_AIM OF THE EXERCISE_.
Copy every one of the records below word for word. Leave the pictures out of your copy.

Stored data entries
/---

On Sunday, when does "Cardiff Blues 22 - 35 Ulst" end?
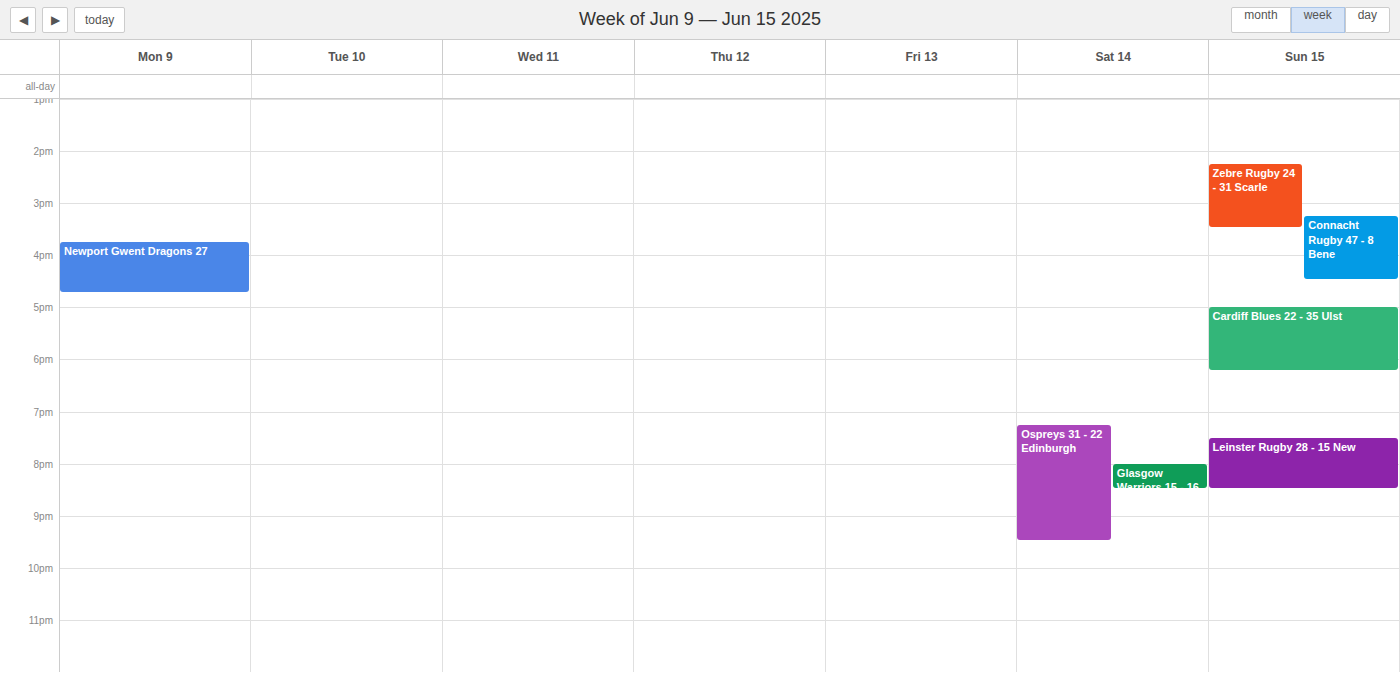
6:15 PM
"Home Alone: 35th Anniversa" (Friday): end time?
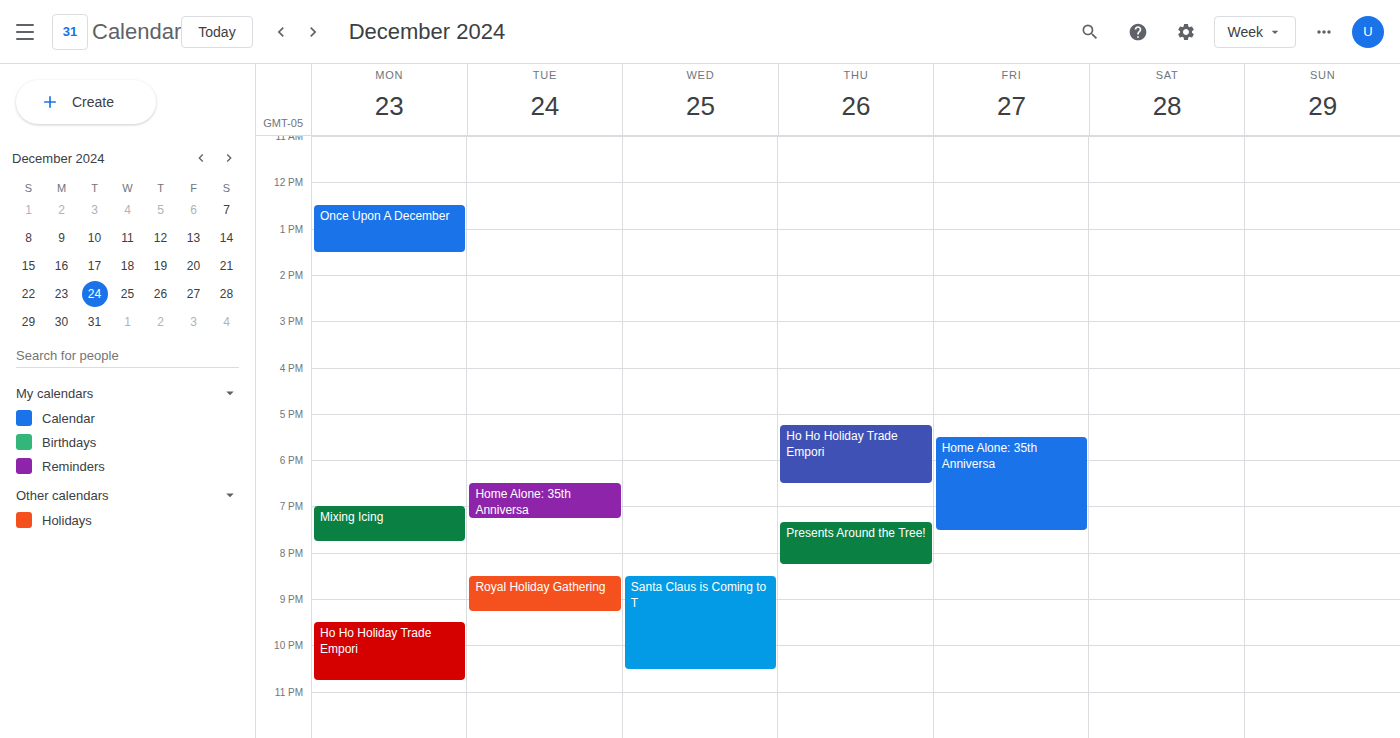
7:30 PM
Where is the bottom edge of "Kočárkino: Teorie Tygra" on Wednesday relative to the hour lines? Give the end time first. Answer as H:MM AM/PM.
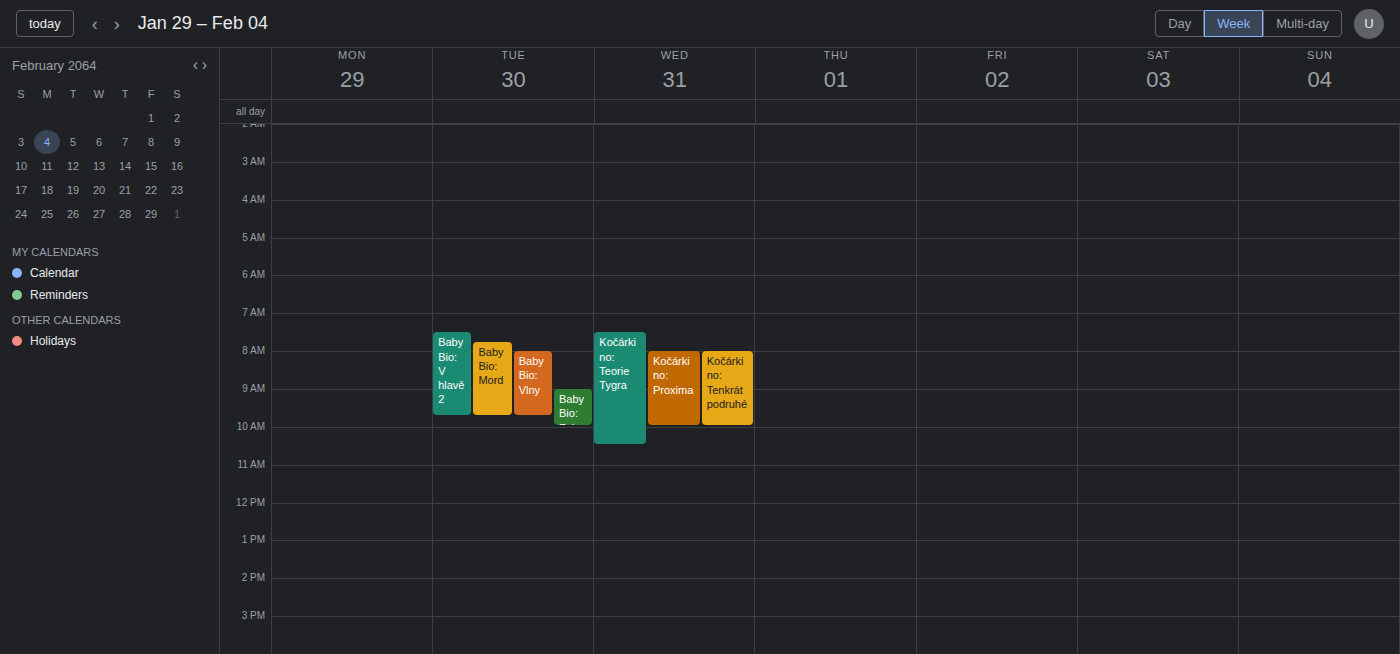
10:30 AM -- halfway between the 10 AM and 11 AM lines.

\---

_FINISHED ANSWER_.
On Sunday, when does "Cardiff Blues 22 - 35 Ulst" end?
6:15 PM
"Home Alone: 35th Anniversa" (Friday): end time?
7:30 PM
Where is the bottom edge of "Kočárkino: Teorie Tygra" on Wednesday relative to the hour lines? Give the end time first. Answer as H:MM AM/PM.
10:30 AM -- halfway between the 10 AM and 11 AM lines.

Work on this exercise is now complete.